②休憩ポイント、路面の状況を把握しておく
コース上の「自動販売機」「公衆トイレ」「休憩できる場所」の確認はマスト! ヒルクライムは平坦をのんびり走るよりもパワーを使うため、夏場に限らずこまめな水分補給が必要です。
さらに、山の中では自販機のない区間が当たり前のように続くので、休憩場所はあらかじめ確認しておきましょう。私は湧き水スポットと、電波の有無も一緒にチェックしています。
それからもうひとつ注意しておきたいのが、通行止め。天気の変わりやすい山では、平地からは予想できない路面状況になっていることがあります。大雨のあとに土砂崩れで通行止めになっていたり、雪のたくさん降る地域では、ふもとに雪がなくても春まで道を封鎖しているケースもありますね。
路面状況が悪い中でのダウンヒルはリスクが高いので、休憩ポイントと一緒に路面の状況も事前に把握しておきましょう。
③服装
ヒルクライムは通常のサイクリングよりも汗をかくので、通気性のいいサイクルジャージや速乾性と吸水性に優れたインナーを用意しましょう。
初心者のうちは、サイクルジャージを持っていてもインナーまでは買っていないケースも多いです。インナーは中に着るので見えない部分ですが、じつは体温調節においてとても重要なんです。
山頂に向かって気温が下がっていく中で、汗で濡れたジャージは汗冷えを起こす原因に。そこで汗を吸い取って乾かしてくれるインナーを着ることで、身体の中(体幹)を冷やさずに済むのです。
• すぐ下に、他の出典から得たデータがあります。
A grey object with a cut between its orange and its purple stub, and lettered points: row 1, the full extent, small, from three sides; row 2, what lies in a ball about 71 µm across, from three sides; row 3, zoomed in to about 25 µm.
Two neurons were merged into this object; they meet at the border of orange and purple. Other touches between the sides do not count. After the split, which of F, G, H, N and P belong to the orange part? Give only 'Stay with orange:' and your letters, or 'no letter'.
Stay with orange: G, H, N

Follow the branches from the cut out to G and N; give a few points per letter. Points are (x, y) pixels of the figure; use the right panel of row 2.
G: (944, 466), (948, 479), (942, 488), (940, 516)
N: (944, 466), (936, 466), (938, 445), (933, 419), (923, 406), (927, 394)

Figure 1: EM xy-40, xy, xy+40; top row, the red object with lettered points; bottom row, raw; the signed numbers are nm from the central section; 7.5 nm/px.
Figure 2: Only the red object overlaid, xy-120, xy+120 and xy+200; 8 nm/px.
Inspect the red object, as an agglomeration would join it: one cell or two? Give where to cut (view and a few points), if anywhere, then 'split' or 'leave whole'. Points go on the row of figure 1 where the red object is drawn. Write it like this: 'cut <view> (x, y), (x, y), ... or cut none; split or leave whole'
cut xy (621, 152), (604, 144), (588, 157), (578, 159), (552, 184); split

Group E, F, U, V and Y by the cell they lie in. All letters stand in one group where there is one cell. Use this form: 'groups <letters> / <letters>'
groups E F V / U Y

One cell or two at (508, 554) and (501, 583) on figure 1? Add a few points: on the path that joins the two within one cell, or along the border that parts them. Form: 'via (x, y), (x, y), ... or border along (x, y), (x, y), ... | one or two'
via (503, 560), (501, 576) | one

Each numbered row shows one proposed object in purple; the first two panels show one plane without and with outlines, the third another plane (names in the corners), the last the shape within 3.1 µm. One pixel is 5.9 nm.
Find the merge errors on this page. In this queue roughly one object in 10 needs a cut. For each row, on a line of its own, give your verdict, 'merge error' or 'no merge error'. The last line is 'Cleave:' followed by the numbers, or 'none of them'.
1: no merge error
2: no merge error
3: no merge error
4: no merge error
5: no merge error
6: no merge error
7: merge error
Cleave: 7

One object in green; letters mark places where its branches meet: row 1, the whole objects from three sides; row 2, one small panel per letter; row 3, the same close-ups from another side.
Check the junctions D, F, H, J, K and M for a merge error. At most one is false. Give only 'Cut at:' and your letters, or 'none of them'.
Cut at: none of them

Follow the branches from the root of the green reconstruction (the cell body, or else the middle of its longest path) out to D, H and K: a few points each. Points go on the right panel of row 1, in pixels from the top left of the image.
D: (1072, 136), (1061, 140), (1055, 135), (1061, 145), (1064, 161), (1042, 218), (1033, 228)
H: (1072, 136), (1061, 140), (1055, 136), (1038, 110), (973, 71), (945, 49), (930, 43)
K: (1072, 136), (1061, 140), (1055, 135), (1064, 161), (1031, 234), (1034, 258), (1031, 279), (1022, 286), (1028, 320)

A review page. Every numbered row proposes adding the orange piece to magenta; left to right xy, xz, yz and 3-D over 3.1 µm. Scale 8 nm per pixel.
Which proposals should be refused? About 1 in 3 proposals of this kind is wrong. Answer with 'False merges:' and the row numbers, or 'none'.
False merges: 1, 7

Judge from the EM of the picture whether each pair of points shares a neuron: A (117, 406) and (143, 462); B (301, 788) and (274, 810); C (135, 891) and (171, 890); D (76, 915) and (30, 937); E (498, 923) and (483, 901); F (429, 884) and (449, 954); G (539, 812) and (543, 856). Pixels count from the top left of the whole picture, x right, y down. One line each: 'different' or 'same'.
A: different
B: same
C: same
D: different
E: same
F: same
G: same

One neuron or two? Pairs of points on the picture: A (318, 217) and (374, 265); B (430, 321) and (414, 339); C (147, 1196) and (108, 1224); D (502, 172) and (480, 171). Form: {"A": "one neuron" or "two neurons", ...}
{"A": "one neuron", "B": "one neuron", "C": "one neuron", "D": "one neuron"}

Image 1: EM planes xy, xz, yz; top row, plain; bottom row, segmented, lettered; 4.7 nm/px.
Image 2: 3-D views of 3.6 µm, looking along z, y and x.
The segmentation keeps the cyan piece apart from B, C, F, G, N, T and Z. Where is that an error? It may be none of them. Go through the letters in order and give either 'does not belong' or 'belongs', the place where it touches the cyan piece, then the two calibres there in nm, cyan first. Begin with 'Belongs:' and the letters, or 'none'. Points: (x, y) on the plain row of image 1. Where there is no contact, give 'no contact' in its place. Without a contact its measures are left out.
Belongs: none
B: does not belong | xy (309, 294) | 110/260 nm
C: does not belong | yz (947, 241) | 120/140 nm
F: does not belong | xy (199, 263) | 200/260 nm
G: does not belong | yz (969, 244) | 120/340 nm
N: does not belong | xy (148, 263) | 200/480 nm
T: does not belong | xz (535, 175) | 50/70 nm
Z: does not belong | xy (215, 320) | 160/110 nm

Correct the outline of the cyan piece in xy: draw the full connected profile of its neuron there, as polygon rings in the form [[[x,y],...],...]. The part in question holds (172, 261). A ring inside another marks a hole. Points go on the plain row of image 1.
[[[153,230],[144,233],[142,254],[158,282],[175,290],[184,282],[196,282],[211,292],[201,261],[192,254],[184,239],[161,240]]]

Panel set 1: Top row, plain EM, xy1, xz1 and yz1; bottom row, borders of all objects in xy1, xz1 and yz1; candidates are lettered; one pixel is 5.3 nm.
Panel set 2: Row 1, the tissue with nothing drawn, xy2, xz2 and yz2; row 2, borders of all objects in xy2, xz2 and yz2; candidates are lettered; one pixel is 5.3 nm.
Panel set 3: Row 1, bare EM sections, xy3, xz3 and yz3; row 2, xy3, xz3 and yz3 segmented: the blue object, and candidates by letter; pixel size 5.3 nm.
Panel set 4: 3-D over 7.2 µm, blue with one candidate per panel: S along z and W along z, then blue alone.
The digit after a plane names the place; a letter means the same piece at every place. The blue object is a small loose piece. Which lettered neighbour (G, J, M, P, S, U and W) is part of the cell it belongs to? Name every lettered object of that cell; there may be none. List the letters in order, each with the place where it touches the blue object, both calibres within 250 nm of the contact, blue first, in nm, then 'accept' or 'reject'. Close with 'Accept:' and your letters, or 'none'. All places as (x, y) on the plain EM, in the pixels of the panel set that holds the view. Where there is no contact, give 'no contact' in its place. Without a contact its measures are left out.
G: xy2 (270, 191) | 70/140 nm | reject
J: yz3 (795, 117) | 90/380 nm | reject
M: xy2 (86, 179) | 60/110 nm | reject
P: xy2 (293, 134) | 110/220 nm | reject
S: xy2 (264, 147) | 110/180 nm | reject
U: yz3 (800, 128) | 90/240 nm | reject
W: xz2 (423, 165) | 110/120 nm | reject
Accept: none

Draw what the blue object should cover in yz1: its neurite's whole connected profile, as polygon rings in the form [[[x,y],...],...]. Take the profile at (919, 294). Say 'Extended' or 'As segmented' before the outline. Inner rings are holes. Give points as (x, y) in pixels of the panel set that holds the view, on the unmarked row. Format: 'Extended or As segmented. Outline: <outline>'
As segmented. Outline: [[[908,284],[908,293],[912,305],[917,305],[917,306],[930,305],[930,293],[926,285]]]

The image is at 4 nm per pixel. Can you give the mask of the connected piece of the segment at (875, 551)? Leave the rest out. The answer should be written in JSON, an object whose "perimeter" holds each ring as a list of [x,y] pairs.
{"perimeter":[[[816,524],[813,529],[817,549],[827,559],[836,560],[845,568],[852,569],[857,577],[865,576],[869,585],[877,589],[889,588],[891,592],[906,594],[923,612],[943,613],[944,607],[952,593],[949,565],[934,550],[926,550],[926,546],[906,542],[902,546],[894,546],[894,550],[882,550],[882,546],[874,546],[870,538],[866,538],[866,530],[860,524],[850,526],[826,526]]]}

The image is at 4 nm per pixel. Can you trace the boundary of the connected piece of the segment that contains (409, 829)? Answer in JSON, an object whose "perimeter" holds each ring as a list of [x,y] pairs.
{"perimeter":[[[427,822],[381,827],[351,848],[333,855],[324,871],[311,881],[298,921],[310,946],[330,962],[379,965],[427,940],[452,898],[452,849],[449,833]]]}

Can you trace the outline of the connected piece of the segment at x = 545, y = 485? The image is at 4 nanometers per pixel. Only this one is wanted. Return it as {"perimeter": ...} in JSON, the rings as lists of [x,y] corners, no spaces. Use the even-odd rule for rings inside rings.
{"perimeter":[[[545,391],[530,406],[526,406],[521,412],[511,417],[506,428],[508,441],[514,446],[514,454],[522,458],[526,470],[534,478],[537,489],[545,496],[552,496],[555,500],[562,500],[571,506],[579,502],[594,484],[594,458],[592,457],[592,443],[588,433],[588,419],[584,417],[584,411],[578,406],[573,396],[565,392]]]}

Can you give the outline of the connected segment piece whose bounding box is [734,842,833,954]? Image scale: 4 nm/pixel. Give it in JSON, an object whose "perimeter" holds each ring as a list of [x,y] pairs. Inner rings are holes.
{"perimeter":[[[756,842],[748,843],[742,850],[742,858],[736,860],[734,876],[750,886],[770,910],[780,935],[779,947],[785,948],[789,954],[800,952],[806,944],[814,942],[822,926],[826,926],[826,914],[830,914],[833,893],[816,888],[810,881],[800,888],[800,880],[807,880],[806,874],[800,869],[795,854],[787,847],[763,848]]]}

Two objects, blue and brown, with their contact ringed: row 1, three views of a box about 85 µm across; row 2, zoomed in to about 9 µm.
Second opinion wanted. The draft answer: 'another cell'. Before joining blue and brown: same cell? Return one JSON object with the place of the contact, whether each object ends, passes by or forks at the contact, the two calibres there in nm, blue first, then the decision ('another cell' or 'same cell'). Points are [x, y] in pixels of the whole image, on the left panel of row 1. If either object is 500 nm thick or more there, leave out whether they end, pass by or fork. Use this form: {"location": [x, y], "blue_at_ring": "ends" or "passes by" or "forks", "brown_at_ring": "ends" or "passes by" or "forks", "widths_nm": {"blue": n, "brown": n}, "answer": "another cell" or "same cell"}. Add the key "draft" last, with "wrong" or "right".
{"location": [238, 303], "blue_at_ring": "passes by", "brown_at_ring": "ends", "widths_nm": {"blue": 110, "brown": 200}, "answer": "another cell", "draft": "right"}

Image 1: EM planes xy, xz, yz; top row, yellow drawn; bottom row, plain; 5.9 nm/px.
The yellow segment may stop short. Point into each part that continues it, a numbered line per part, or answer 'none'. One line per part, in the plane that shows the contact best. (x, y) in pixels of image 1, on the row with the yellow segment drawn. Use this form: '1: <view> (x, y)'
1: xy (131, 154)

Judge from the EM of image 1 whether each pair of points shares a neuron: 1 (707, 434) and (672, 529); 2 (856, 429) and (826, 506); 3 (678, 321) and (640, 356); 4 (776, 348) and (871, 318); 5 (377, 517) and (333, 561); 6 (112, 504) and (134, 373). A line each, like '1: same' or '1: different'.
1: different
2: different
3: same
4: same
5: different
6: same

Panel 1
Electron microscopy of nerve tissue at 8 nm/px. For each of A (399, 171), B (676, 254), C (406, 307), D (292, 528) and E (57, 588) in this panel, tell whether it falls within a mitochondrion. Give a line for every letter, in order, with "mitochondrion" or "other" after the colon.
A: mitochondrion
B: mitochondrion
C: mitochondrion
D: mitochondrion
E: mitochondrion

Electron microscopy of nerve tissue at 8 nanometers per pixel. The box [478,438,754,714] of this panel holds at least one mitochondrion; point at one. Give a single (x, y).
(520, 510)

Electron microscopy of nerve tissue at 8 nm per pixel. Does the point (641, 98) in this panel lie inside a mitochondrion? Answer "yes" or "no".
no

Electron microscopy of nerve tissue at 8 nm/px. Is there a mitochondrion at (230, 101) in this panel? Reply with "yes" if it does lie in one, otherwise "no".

実戦までに用意することをおすすめします!
>> 1000m、2000m級の山をのぼる場合はさらに注意!「防寒具」セクションでチェック
④無理をしない
楽しく走るためには無理をしないのが一番! もちろん坂を上るので、強度ゼロでの楽ちんライドにはなりませんが、楽しく苦しむ(?!)のがヒルクライムの醍醐味です。
レベルに見合わない強度でペダルを回し続けると、途中で燃え尽きてしまいます。ひとつの目安として、心拍数をチェックしてみましょう。「この心拍数を超えるときつい…」という数値を知っておいて、その心拍数を上回らないように強度を調整するのがおすすめ。
私も初心者の頃、心拍数の上限170bpmを「燃え尽きデッドライン」として、強度を調整しながらヒルクライムに挑戦していました。
ヒルクライムのコツ
ヒルクライムを楽しむための気になるギモンを、Q&A形式で一挙に解決していきましょう!
Q.のぼっていると息が苦しい! どうしたらいい?
A.頭を下げた状態でドロップハンドルにしがみついていると、背中が丸まって息がしにくくなりがち。苦しいときは、ハンドルのまっすぐな部分(上ハン)を握って頭をあげて走ると、状態が起きて呼吸が楽になります。
Q.坂がきつくなると足がうまく回らない!
A. とくに激坂では、いつもよりサドルの前側に座ってみてください。勾配がきつい箇所で足が回らなくなる原因は、重力で体重がサドル後方にいってしまってペダルにかかる荷重が減ってしまっているから。
前乗りすることで体重が前方にかかり、ペダルを踏みやすくなります。
Q.ギアの変え方がよくわからない!
A.ここはケイデンス(ペダルの回転数)に注目です!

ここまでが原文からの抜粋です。